Timed Ramblings

by Midnight herald


Between Us

Sun’s setting, and I follow it west with my eyes to the White Mountain, to Canterlot. She’ll be coming by tonight, spending the weekend. That fluttery little warmth in my chest started up, just like it always does. And that pesky little twinge in my hip that started last winter speaks up again as I pull the old cart back to the new apple cellar, the one Apple Bloom finished … three years ago? That sounds about right. We’re always working on the farm, which is its own blessing and curse. And after they’re all loaded off in their barrels, I hurry on over to the kitchen to throw something together for dinner, just the two of us. With all the fancy food they’re giving her at the castle, she’s always hankering for some good old home-cooked goodness. Can’t say I blame her, after the first time I tried my hoof at Griffon cuisine. It’s best for me to stick to what I know, and if she wants it that way herself, all the better.

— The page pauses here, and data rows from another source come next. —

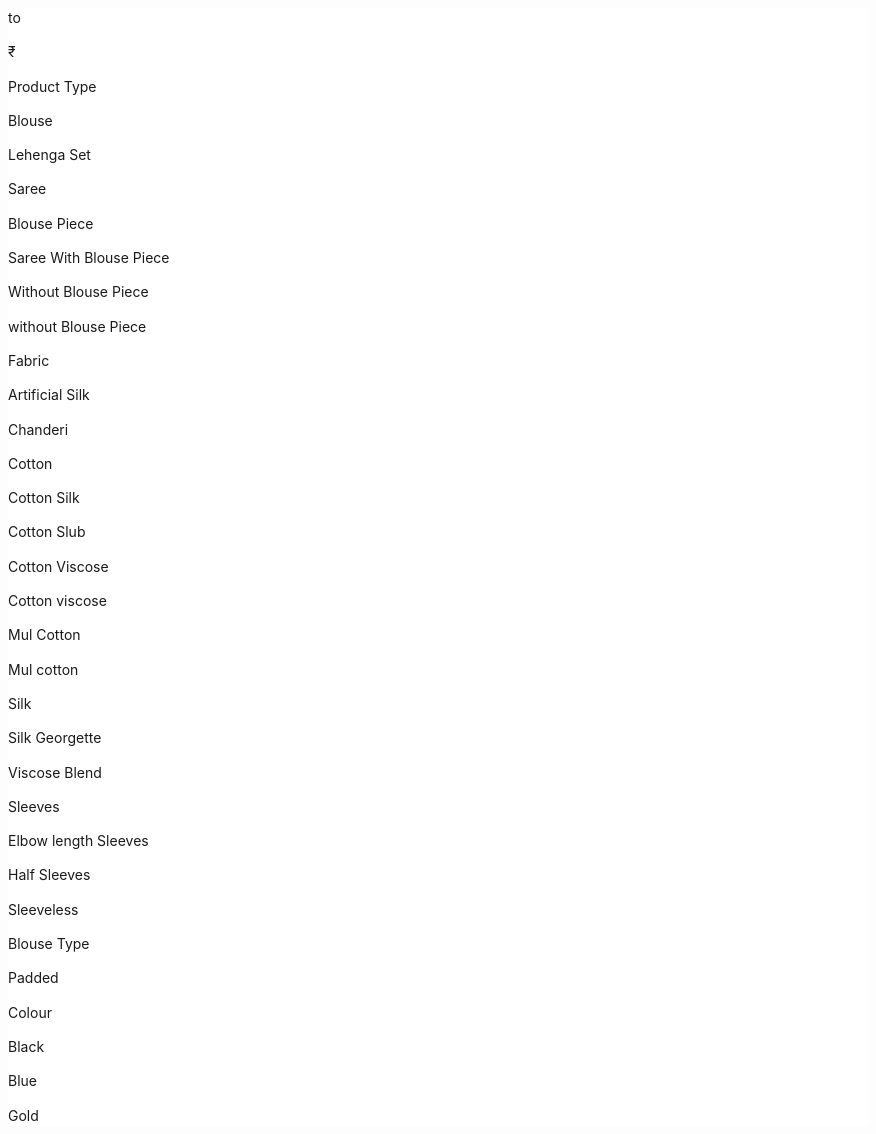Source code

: to

₹

Product Type

Blouse

Lehenga Set

Saree

Blouse Piece

Saree With Blouse Piece

Without Blouse Piece

without Blouse Piece

Fabric

Artificial Silk

Chanderi

Cotton

Cotton Silk

Cotton Slub

Cotton Viscose

Cotton viscose

Mul Cotton

Mul cotton

Silk

Silk Georgette

Viscose Blend

Sleeves

Elbow length Sleeves

Half Sleeves

Sleeveless

Blouse Type

Padded

Colour

Black

Blue

Gold
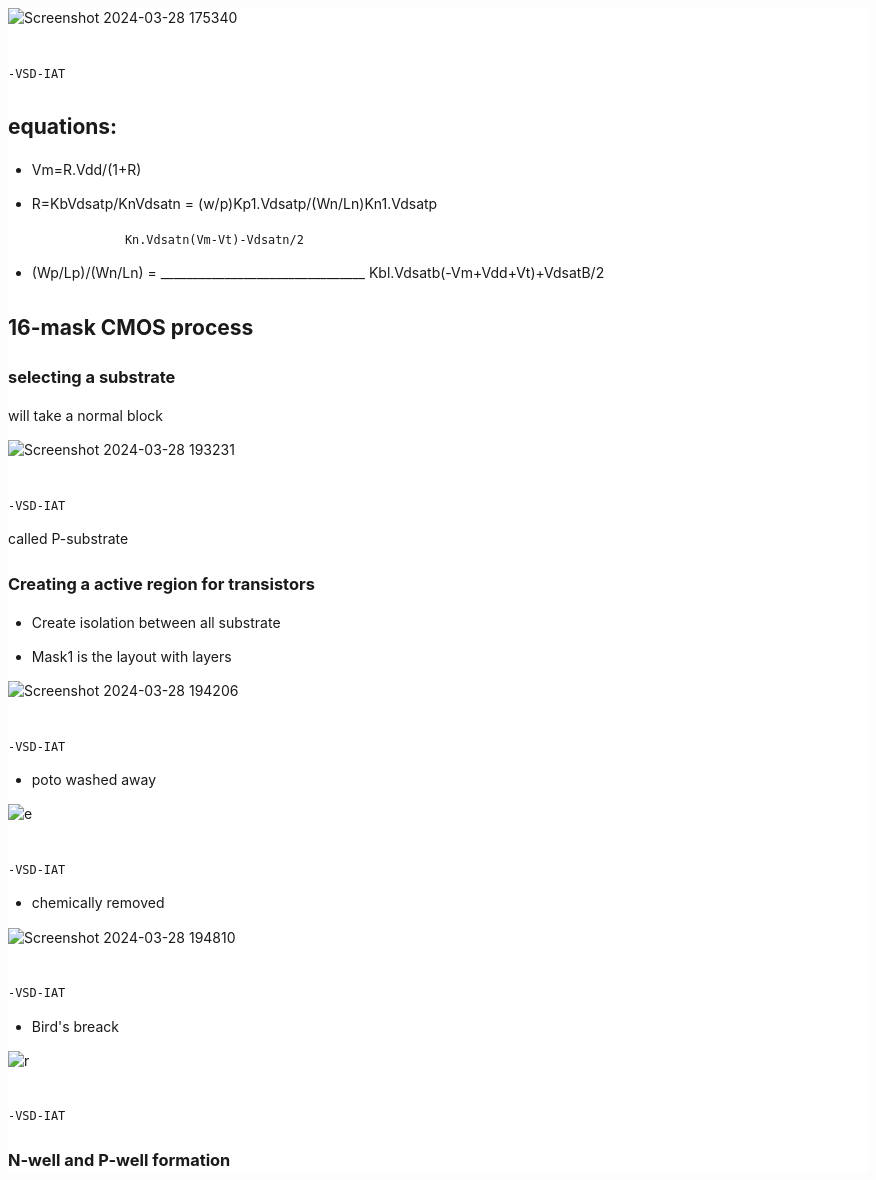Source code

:  ![Screenshot 2024-03-28 175340](https://github.com/rishabh7823/advanced-DCDC/assets/164547532/9731518f-90e8-4133-b914-a8156a2444bd)

                                                                                                                                                                    -VSD-IAT

## equations:

* Vm=R.Vdd/(1+R)

* R=KbVdsatp/KnVdsatn = (w/p)Kp1.Vdsatp/(Wn/Ln)Kn1.Vdsatp

                   Kn.Vdsatn(Vm-Vt)-Vdsatn/2
* (Wp/Lp)/(Wn/Ln) = ________________________________
                   Kbl.Vdsatb(-Vm+Vdd+Vt)+VdsatB/2


## 16-mask CMOS process
### selecting a substrate

  will take a normal block

  ![Screenshot 2024-03-28 193231](https://github.com/rishabh7823/advanced-DCDC/assets/164547532/68c2ceb3-d415-4fb4-97a2-bf52bd08b0da)

                                                                                                                                                                    -VSD-IAT

called P-substrate
### Creating a active region for transistors

*  Create isolation between all substrate

*  Mask1 is the layout with layers

  ![Screenshot 2024-03-28 194206](https://github.com/rishabh7823/advanced-DCDC/assets/164547532/ef292f21-1ecc-4f5c-8873-42d27fe6e2c0)

                                                                                                                                                                    -VSD-IAT

* poto washed away

 <img width="494" alt="e" src="https://github.com/rishabh7823/advanced-DCDC/assets/164547532/be97bdb1-c7ad-45bd-af75-429f25aa8145">

                                                                                                                                                                   -VSD-IAT

* chemically removed

 ![Screenshot 2024-03-28 194810](https://github.com/rishabh7823/advanced-DCDC/assets/164547532/888e6b08-4681-46c4-928e-b6014ed6260d)

                                                                                                                                                                   -VSD-IAT

* Bird's breack

 <img width="593" alt="r" src="https://github.com/rishabh7823/advanced-DCDC/assets/164547532/d7626e44-074b-4e61-8cf2-63f8f85b1ea4">

                                                                                                                                                                    -VSD-IAT

### N-well and P-well formation
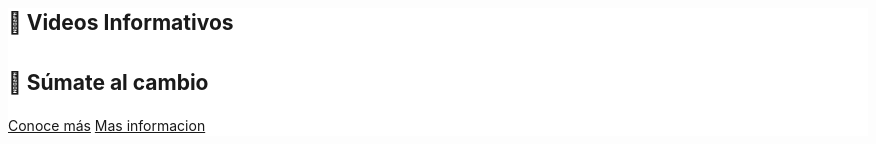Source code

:   <section class="videos">
    <h2>🎥 Videos Informativos</h2>
    <iframe width="400" height="225" src="https://www.youtube.com/embed/s_HgJb-jVE8" title="Video Informativo 1" allowfullscreen></iframe>
    <iframe width="400" height="225" src="https://www.youtube.com/embed/lnI0Py1dPkg?si=12kEjwHyI1CkmPVL" title="YouTube   video player"frameborder="0"allow="accelerometer; autoplay; clipboard-write; encrypted-media; gyroscope; picture-in-picture; web-share" referrerpolicy="strict-origin-when-cross-origin" allowfullscreen></iframe>
      </section>

  <section class="cta">
    <h2>💚 Súmate al cambio</h2>
    <a href=https://www.ecoce.mx/ target="_blank">Conoce más</a>
    <a href=https://www.bancodetapitas.org/ target="_blank">Mas informacion</a>
  </section>

</body>
</html>
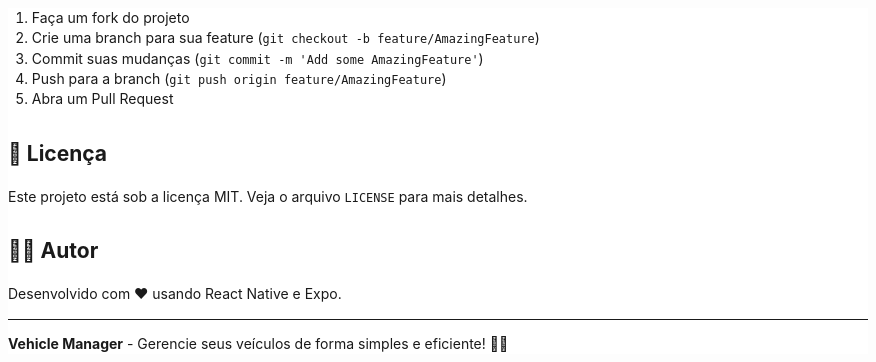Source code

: 1. Faça um fork do projeto
2. Crie uma branch para sua feature (`git checkout -b feature/AmazingFeature`)
3. Commit suas mudanças (`git commit -m 'Add some AmazingFeature'`)
4. Push para a branch (`git push origin feature/AmazingFeature`)
5. Abra um Pull Request

## 📄 Licença

Este projeto está sob a licença MIT. Veja o arquivo `LICENSE` para mais detalhes.

## 👨‍💻 Autor

Desenvolvido com ❤️ usando React Native e Expo.

---

**Vehicle Manager** - Gerencie seus veículos de forma simples e eficiente! 🚗✨
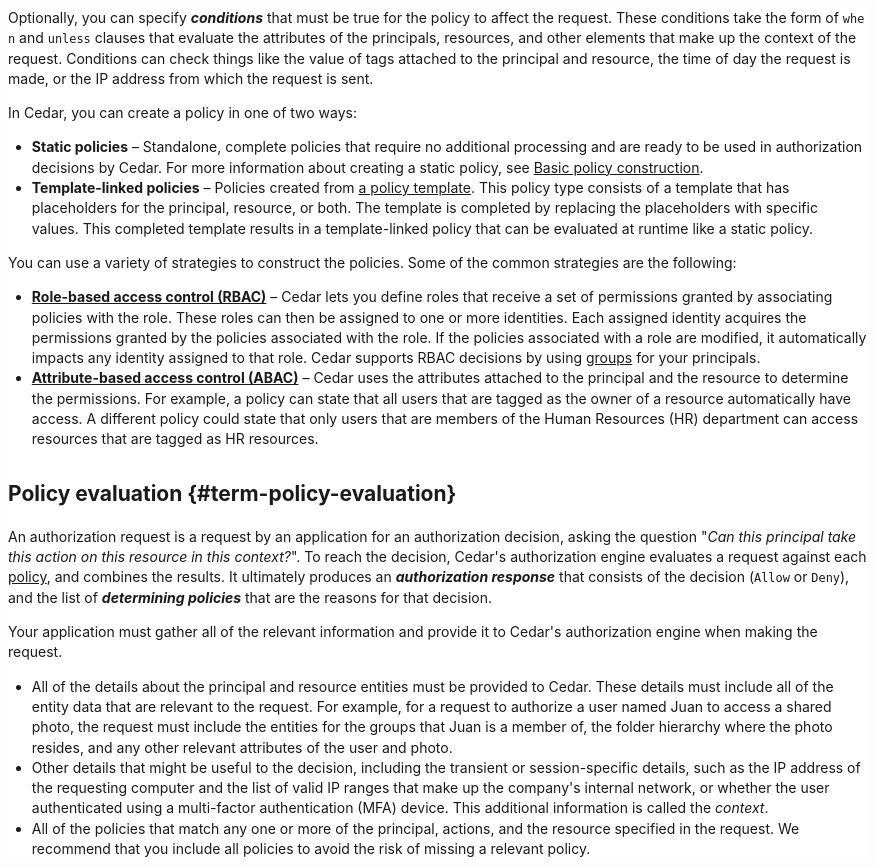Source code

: Optionally, you can specify ***conditions*** that must be true for the policy to affect the request. These conditions take the form of `when` and `unless` clauses that evaluate the attributes of the principals, resources, and other elements that make up the context of the request. Conditions can check things like the value of tags attached to the principal and resource, the time of day the request is made, or the IP address from which the request is sent.

In Cedar, you can create a policy in one of two ways:

+ **Static policies** – Standalone, complete policies that require no additional processing and are ready to be used in authorization decisions by Cedar. For more information about creating a static policy, see [Basic policy construction](../policies/syntax-policy.html).
+ **Template-linked policies** – Policies created from [a policy template](#term-policy-template). This policy type consists of a template that has placeholders for the principal, resource, or both. The template is completed by replacing the placeholders with specific values. This completed template results in a template-linked policy that can be evaluated at runtime like a static policy.

You can use a variety of strategies to construct the policies. Some of the common strategies are the following:

+ **[Role-based access control \(RBAC\)](https://wikipedia.org/wiki/Role-based_access_control)** – Cedar lets you define roles that receive a set of permissions granted by associating policies with the role. These roles can then be assigned to one or more identities. Each assigned identity acquires the permissions granted by the policies associated with the role. If the policies associated with a role are modified, it automatically impacts any identity assigned to that role. Cedar supports RBAC decisions by using [groups](#term-group) for your principals.
+ **[Attribute-based access control \(ABAC\)](https://wikipedia.org/wiki/Attribute-based_access_control)** – Cedar uses the attributes attached to the principal and the resource to determine the permissions. For example, a policy can state that all users that are tagged as the owner of a resource automatically have access. A different policy could state that only users that are members of the Human Resources (HR) department can access resources that are tagged as HR resources.

## Policy evaluation {#term-policy-evaluation}

An authorization request is a request by an application for an authorization decision, asking the question "*Can this principal take this action on this resource in this context?*". To reach the decision, Cedar's authorization engine evaluates a request against each [policy](#term-policy), and combines the results. It ultimately produces an ***authorization response*** that consists of the decision (`Allow` or `Deny`), and the list of ***determining policies*** that are the reasons for that decision.

Your application must gather all of the relevant information and provide it to Cedar's authorization engine when making the request.

+ All of the details about the principal and resource entities must be provided to Cedar. These details must include all of the entity data that are relevant to the request. For example, for a request to authorize a user named Juan to access a shared photo, the request must include the entities for the groups that Juan is a member of, the folder hierarchy where the photo resides, and any other relevant attributes of the user and photo.
+ Other details that might be useful to the decision, including the transient or session-specific details, such as the IP address of the requesting computer and the list of valid IP ranges that make up the company's internal network, or whether the user authenticated using a multi-factor authentication \(MFA\) device. This additional information is called the *context*.
+ All of the policies that match any one or more of the principal, actions, and the resource specified in the request. We recommend that you include all policies to avoid the risk of missing a relevant policy.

Two batches of fritters and a salad later, I shake and snap my creaking neck, trying to work out the crick that’s been driving me crazy since I woke up this morning. A gentle knocking at the doorframe lets me know she’s here. I whirl around quick as a flash and smile as she meets my eyes.

“Hey, you,” she murmurs, stepping inside the kitchen with her usual, careless grace. “How’ve you been?”

“I missed you,” I answer, trotting forward to nuzzle her. There’s whiskey in her saddlebags... It’s a bit of a tradition between us by now, and the smell always reminds me of that first drunken mistake we made all those years ago, followed by months of awkward attempts at friendship. When we finally ‘fessed up to each other and realized we both wanted more, we never looked back.It’s great between us, so long as we keep up the honesty, so long as we talk. Come hell or high water, we’ll make it through. I know it in my bones.

“How’s your hip?” she asks, and that now-familiar flash of guilt hits her face.

“Not much better, not much worse.” I shrug and give her a little nudge towards the dinner table. She droops her neck and her hooves drag over the worn floorboards. “It’s alright, sugarcube,” I chide gently. “It comes with the territory.” Doesn’t it, really, though? Years of applebucking’ll do it to a mare. I get the food I made and set it out , and that awful, awkward tension sits there with us. It’s always there, this strangeness between us. It’s pretty simple, really, in the end. I’m getting older. I’m getting older, but she hasn’t aged a day since the Elements saw fit to change her.

I guess that’s not fair to say. She’s grown, as a pony, as a magician, as a partner and a friend. But she looks just as young as she did then, and often as unsure and delicate. I don’t much mind, honestly. I am who I am, and she is who she is, she just happens to be an immortal princess of Equestria these days. But we can’t always help who we become, and a little thing like that can’t stop me from loving her.
We make small talk through dinner, filling the air around us with idle chatter, catching up on the weeks we spent apart. This is always how it goes on the first night, and we both hold onto the tradition of it like a liferaft, to smooth out the strangeness between us and get back into calm waters. There’s a movement to outlaw any blood magic in Canterlot, which would make the doctors’ jobs that much harder. The farm did well this year, and we’re looking to get Apple Bloom a real workshop barring any disasters. Small words, small moments, all comfortable and warm and soft around the edges.

She helps wash up, and we hike out to the gentle rise in the South Orchard, look at the moon as it rises gibbous above us.

She turns and looks at me under the enchanting moonlight, her eyes shining with a serene joy, and she pulls me into a gentle, lingering kiss. “Applejack? have I told you that you’re beautiful?” she whispers, wrapping her strong, beautiful wing around me.

“Many times, Twi,” I murmur back, leaning against her. “Many times.”

It’s always about the words, between us. The words we say, and the words we don’t. Neither of us says “I love you”, for instance. It’s the truth, sitting right between us as we press up to each other beneath the stars.